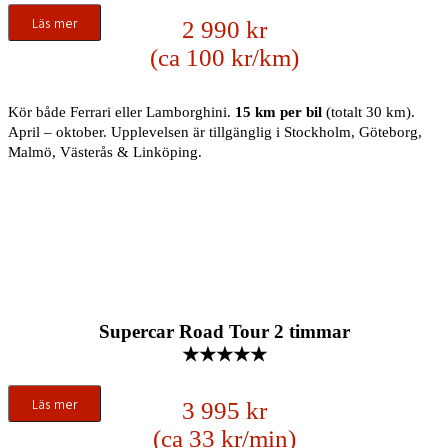
Läs mer
2 990 kr
(ca 100 kr/km)
Kör både Ferrari eller Lamborghini.
15 km per bil
(totalt 30 km).
April – oktober. Upplevelsen är tillgänglig i Stockholm, Göteborg,
Malmö, Västerås & Linköping.
Supercar Road Tour 2 timmar
★★★★★
Läs mer
3 995 kr
(ca 33 kr/min)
□ □ □ □
Directions: Every line of the listing must be reproduced exactly, though the pictures are to be left out.

Solution to this task:
Läs mer
2 990 kr
(ca 100 kr/km)
Kör både Ferrari eller Lamborghini.
15 km per bil
(totalt 30 km).
April – oktober. Upplevelsen är tillgänglig i Stockholm, Göteborg,
Malmö, Västerås & Linköping.
Supercar Road Tour 2 timmar
★★★★★
Läs mer
3 995 kr
(ca 33 kr/min)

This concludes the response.